→ Given passage:
‘The Woman who Helped Win the War’ tells the story of the multiple welfare campaigns conducted in 1914-1918 by Margaret Lloyd George, wife of Prime Minister David Lloyd George, “the Man who Won the War”.
In addition to her campaign to supply comforts for troops, she campaigned for safe havens for sailors, healthcare for the wounded as well as for mothers and children, for food and economy campaigns to support a country living on short rations, for temperance, and in recruiting men and women to volunteer to “do their bit”.
The book shines a light on the country’s unprecedented upsurge in voluntary work, alongside state support and compulsion in a time of crisis, in an era where Britain welfare state was being shaped. People gave generously even though charity fatigue set in as the war dragged on. She worked tirelessly to exploit her privileged position in Downing Street to support the work of others.
The prequel to the author Richard Rhys O’Brien’s 2022 book, ‘The Campaigns of Margaret Lloyd George’, on Margaret’s unprecedented peacetime political campaigns, this book draws on correspondence, archived campaign minutes, contemporary press reports, and recent researchers’ analyses of wartime volunteering and welfare, bringing to life not just the great efforts made across the country, but also the contentious debates that inevitably marked a time of difficult political, economic and social choices in a time of great crisis. A time of food rationing, of conscription, of relentless slaughter on the battlefields, and of the urgency to support thousands of returning wounded soldiers and sailors, in so many cases, handicapped for life.
From the kitchens of the East End to the drawing rooms of Downing Street, on speaking platforms, and on London streets selling flags to raise money for the comforts of the troops, in the hospital wards, on the silver screen, and in the press, Margaret Lloyd George cajoled, provoked, encouraged, comforted, and worked for her causes, all with humour and firmness.
Of course, thousands of women across the country more than did their bit too, demonstrating by example at a time when women’s suffrage was edging close to its goal. Margaret Lloyd George was just one of those many women, but, alongside her husband, David Lloyd George, “the Man Who Won the War”, she exploited her unique opportunities to the full.

Transcribed page contents
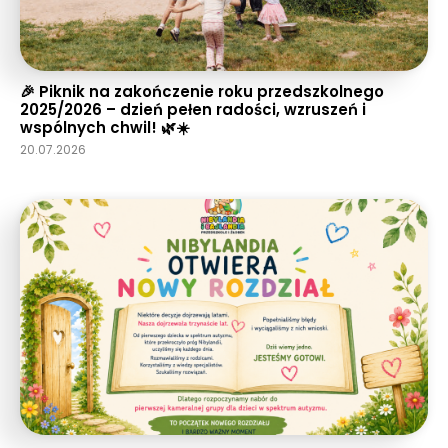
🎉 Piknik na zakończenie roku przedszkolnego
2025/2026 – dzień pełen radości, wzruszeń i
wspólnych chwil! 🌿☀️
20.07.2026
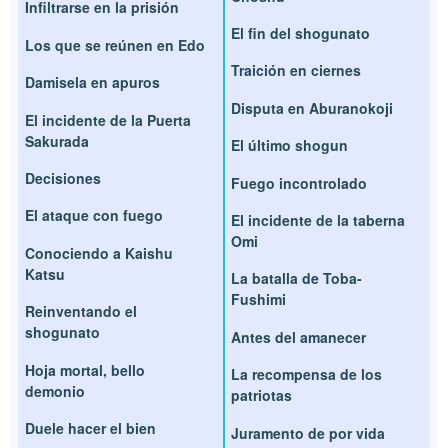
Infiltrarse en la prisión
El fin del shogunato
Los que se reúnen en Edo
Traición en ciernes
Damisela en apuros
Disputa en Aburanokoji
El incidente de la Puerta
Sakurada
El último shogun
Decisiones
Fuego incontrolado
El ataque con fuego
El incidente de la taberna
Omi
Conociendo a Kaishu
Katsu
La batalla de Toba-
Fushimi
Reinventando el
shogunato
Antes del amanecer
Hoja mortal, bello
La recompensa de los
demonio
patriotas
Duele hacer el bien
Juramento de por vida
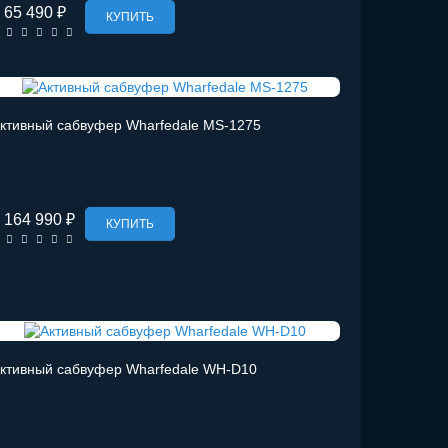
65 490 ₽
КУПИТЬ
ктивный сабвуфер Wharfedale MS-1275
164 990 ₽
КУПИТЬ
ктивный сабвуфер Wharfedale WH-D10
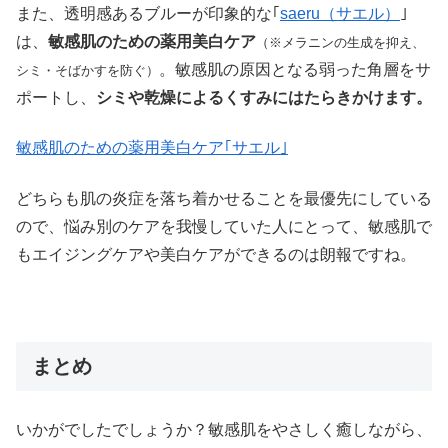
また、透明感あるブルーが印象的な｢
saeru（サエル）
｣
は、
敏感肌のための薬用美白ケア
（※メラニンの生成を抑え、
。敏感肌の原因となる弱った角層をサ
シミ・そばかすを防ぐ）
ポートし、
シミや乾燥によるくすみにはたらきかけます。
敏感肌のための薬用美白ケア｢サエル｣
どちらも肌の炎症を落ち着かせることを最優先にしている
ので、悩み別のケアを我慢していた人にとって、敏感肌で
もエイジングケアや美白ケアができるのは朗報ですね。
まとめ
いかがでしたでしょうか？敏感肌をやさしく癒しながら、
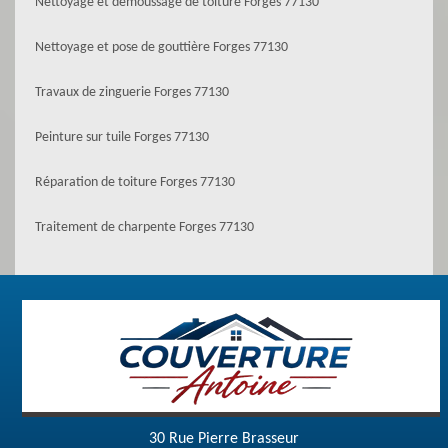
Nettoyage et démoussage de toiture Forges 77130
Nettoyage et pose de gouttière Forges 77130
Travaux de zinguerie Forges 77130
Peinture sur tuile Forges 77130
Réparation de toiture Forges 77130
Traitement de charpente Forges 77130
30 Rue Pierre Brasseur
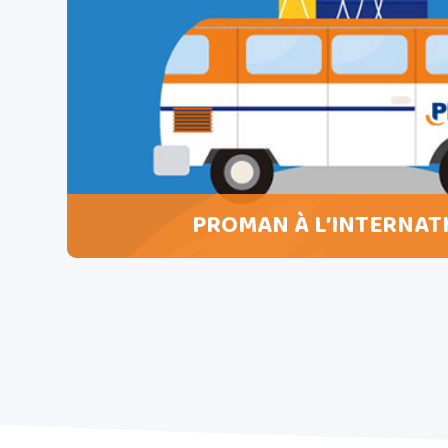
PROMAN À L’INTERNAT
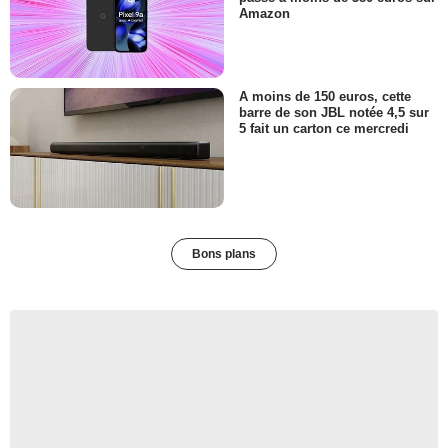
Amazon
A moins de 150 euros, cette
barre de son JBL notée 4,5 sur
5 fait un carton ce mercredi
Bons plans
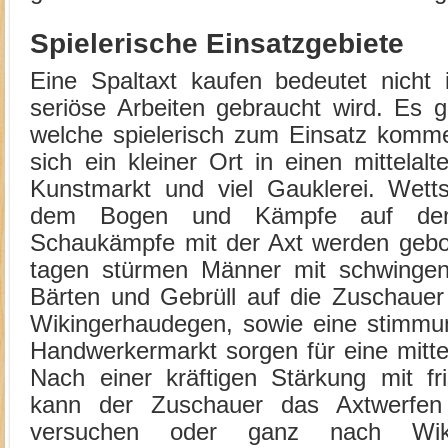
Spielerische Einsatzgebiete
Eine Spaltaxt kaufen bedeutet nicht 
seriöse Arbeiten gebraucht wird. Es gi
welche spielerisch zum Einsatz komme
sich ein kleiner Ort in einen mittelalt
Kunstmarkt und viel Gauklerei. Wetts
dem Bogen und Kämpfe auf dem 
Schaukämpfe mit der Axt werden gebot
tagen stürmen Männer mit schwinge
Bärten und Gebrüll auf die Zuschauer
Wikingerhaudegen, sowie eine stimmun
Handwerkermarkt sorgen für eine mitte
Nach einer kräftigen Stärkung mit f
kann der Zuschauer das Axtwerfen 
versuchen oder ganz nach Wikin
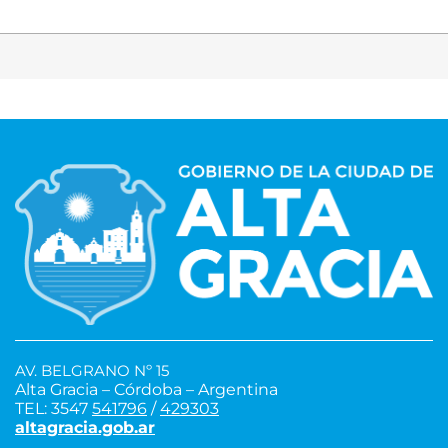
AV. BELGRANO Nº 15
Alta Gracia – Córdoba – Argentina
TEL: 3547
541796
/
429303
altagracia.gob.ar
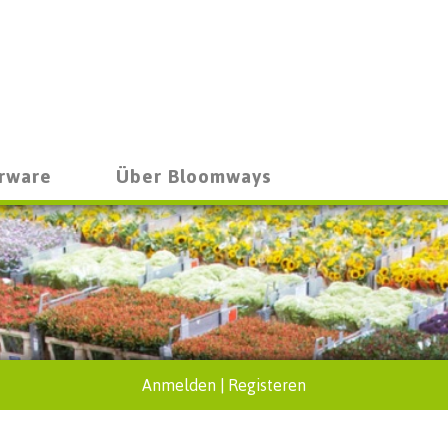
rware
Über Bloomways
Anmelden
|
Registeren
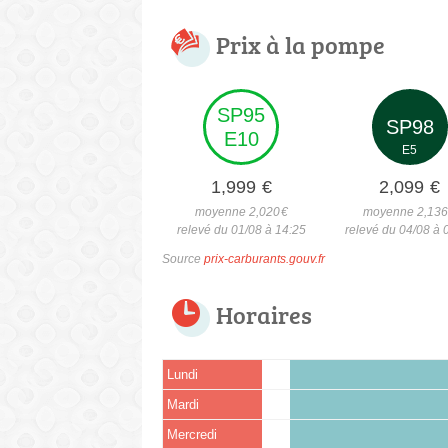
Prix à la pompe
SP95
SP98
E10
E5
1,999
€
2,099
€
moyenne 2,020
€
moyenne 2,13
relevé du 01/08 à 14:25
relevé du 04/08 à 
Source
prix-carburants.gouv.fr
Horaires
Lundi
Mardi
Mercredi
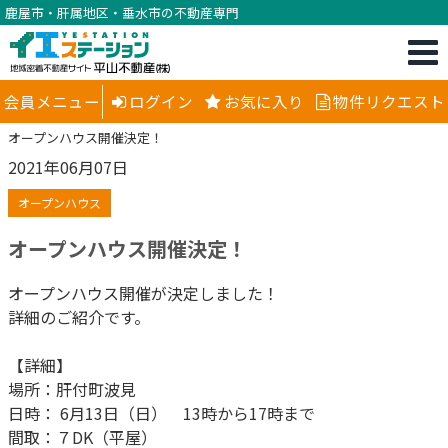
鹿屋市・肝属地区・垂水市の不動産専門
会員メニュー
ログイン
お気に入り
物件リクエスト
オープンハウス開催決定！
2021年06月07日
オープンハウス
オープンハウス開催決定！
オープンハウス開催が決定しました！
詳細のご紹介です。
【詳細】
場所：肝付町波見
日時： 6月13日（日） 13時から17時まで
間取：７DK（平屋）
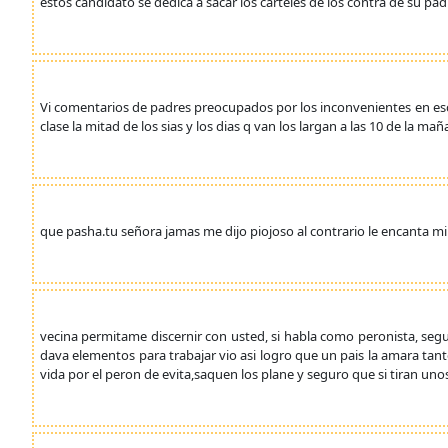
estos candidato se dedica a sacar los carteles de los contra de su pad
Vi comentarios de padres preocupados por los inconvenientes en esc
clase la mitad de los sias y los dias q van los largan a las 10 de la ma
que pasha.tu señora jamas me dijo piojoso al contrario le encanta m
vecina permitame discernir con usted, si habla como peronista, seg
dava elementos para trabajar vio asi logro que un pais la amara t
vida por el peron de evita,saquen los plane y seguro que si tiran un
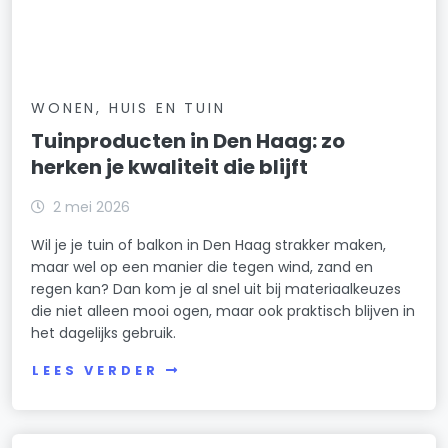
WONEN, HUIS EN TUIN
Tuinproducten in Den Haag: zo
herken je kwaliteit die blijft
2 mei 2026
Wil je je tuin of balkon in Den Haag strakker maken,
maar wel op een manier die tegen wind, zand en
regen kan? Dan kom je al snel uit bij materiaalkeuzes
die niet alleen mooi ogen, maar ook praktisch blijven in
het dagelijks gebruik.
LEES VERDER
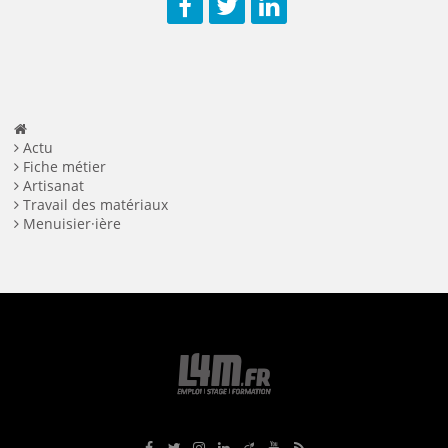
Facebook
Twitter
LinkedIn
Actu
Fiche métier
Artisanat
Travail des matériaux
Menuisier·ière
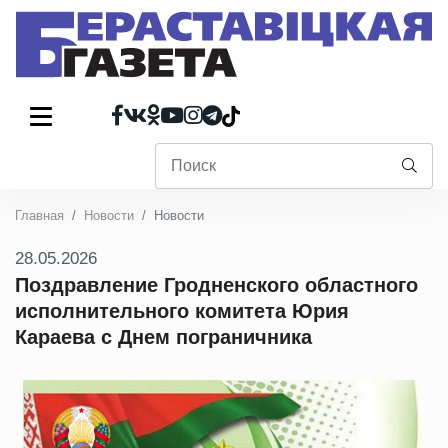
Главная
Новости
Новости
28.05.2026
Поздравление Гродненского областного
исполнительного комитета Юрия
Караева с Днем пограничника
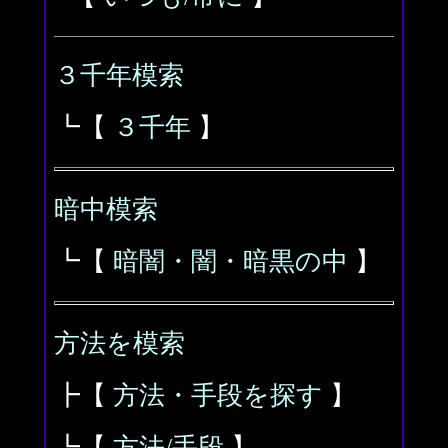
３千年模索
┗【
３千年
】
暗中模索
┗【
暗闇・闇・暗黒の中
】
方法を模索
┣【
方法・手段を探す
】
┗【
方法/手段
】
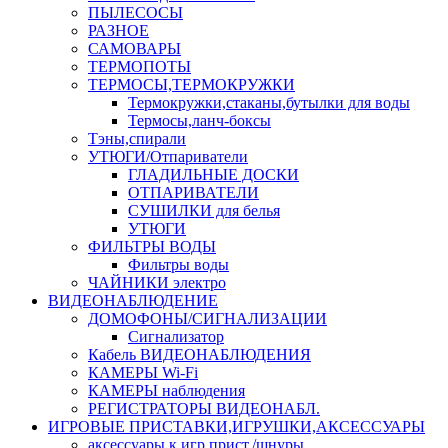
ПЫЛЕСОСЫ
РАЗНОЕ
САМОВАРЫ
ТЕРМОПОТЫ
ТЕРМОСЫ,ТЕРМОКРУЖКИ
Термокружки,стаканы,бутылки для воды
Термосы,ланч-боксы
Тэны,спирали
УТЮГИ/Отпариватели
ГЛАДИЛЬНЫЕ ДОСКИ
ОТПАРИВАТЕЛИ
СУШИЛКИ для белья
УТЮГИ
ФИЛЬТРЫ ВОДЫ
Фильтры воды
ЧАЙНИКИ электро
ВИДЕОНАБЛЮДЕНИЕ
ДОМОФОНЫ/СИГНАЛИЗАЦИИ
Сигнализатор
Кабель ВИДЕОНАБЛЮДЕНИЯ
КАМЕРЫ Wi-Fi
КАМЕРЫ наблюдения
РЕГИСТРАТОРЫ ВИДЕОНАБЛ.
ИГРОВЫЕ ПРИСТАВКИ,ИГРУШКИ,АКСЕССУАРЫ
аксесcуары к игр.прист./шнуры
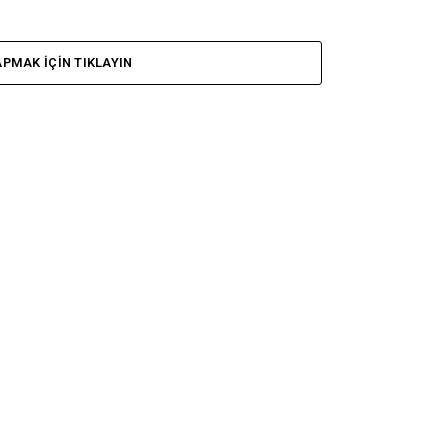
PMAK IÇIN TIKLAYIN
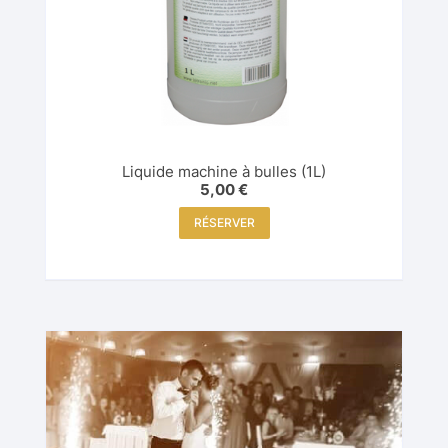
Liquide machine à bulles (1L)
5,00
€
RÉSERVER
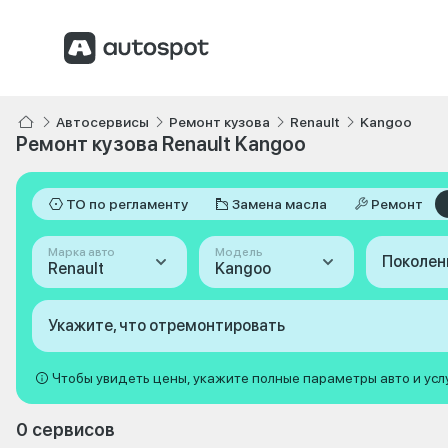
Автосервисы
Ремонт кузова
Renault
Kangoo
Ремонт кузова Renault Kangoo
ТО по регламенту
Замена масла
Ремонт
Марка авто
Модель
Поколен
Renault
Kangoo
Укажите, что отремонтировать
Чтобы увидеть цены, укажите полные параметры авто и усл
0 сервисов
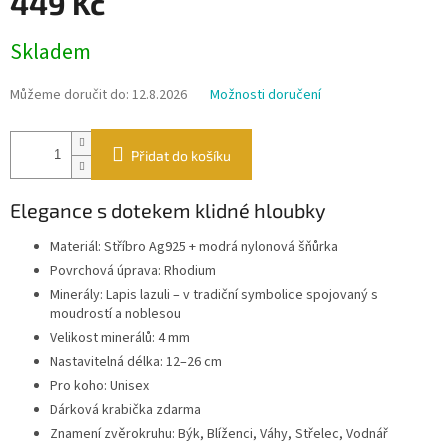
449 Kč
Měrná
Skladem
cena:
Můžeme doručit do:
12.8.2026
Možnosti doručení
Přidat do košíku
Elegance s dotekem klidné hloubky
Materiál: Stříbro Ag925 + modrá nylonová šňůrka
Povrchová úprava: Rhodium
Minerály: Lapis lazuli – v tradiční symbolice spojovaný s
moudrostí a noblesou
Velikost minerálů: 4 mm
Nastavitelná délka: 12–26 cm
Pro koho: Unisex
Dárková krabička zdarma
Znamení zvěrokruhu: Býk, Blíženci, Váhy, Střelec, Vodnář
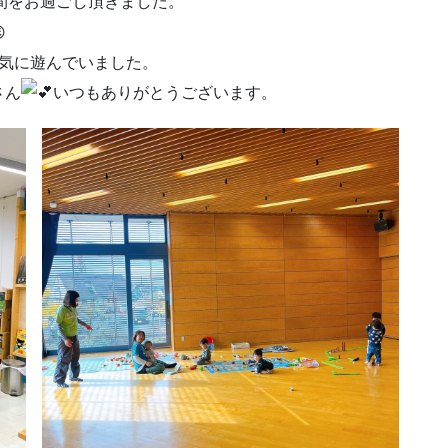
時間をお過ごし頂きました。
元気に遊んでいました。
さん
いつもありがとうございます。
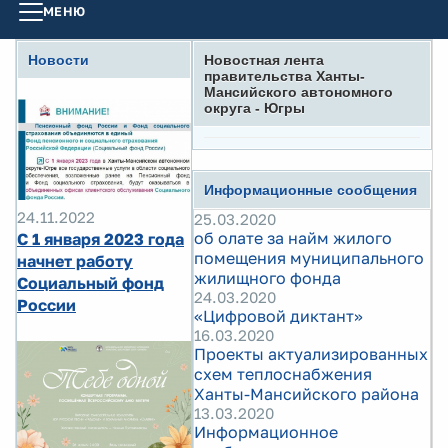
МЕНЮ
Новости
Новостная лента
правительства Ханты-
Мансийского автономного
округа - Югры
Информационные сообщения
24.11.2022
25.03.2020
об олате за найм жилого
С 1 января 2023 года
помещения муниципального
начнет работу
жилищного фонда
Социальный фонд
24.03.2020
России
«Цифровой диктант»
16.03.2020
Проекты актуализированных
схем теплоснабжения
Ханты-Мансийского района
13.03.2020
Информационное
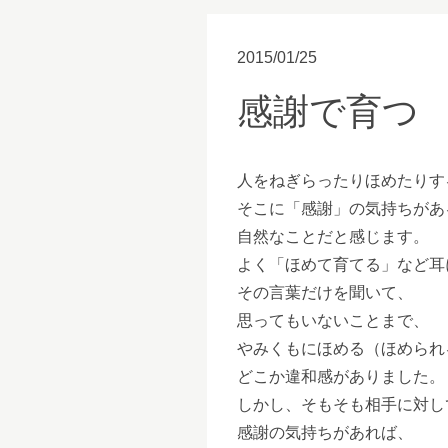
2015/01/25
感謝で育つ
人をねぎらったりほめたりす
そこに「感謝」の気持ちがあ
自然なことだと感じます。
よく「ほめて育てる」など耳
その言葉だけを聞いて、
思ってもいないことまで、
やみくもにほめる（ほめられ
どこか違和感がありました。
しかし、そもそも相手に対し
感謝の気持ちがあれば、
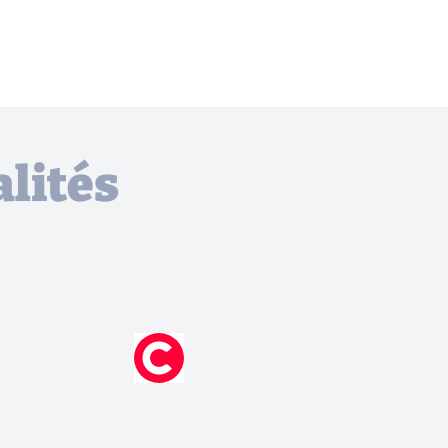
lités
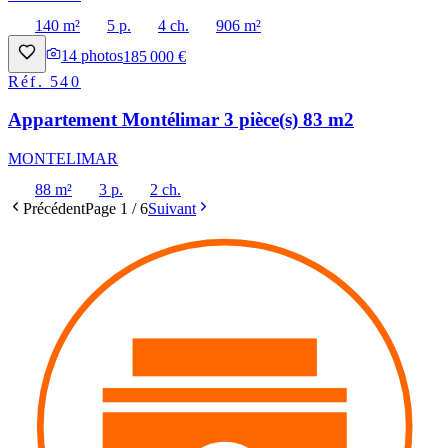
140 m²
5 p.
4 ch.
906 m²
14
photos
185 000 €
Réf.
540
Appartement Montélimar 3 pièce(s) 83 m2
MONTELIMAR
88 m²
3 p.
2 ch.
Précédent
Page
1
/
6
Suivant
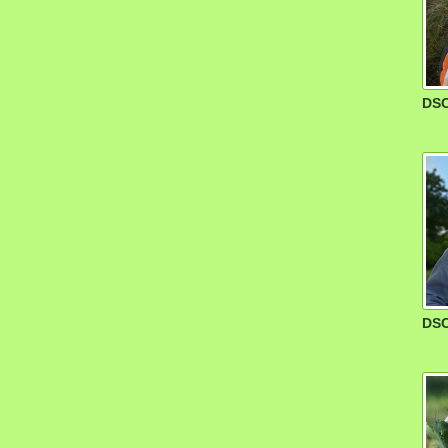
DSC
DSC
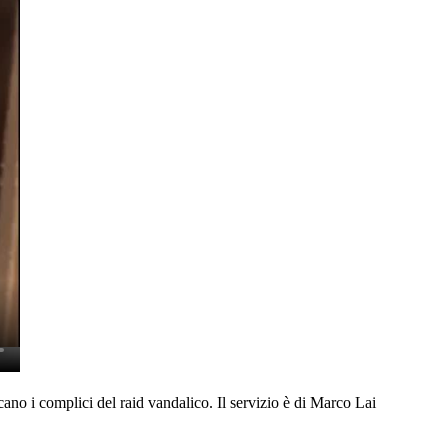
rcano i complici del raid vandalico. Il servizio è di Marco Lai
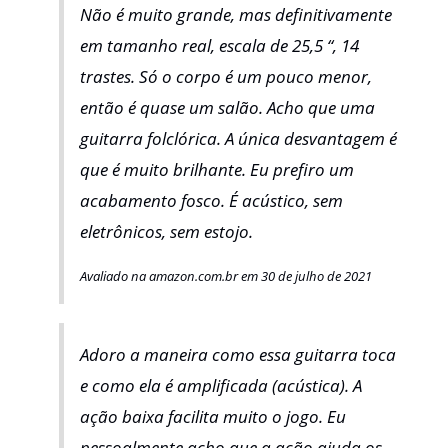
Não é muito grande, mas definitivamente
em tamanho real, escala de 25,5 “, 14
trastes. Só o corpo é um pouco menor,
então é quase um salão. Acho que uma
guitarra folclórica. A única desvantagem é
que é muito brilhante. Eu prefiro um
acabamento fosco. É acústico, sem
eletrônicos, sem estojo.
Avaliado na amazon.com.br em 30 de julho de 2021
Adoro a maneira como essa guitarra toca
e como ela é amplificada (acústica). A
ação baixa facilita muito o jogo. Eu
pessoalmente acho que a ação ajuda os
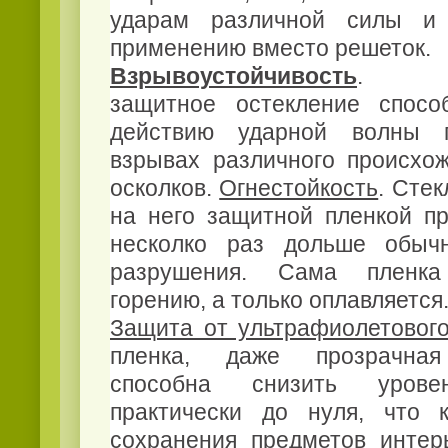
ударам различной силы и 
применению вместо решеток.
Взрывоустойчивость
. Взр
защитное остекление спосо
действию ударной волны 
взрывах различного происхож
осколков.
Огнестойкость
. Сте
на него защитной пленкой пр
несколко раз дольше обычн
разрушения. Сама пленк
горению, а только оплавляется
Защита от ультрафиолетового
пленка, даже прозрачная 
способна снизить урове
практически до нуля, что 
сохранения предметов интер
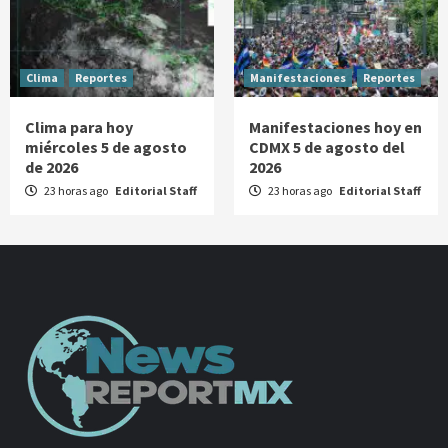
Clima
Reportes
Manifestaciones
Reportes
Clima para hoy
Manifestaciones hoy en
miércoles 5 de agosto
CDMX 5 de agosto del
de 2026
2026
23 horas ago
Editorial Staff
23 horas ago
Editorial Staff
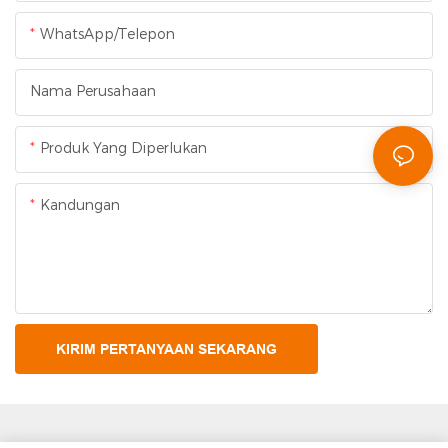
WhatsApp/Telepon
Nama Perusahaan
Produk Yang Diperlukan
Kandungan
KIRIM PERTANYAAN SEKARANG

→ Tasks:
1 - List the kinds of sources that the book description says the book draws on.
2 - Translate this sentence from the book description into French: "People gave generously even though charity fatigue set in as the war dragged on."
3 - From the book description, reproduce the part that opens with the words containing "In addition to" and closes with "work of others.".
Work from the book description alone.

→ Results in order:
1 -
correspondence
archived campaign minutes
contemporary press reports
recent researchers' analyses of wartime volunteering and welfare

2 - Les gens ont donné généreusement, même si une lassitude envers les œuvres caritatives s'est installée à mesure que la guerre se prolongeait.

3 -
In addition to her campaign to supply comforts for troops, she campaigned for safe havens for sailors, healthcare for the wounded as well as for mothers and children, for food and economy campaigns to support a country living on short rations, for temperance, and in recruiting men and women to volunteer to “do their bit”.
The book shines a light on the country’s unprecedented upsurge in voluntary work, alongside state support and compulsion in a time of crisis, in an era where Britain welfare state was being shaped. People gave generously even though charity fatigue set in as the war dragged on. She worked tirelessly to exploit her privileged position in Downing Street to support the work of others.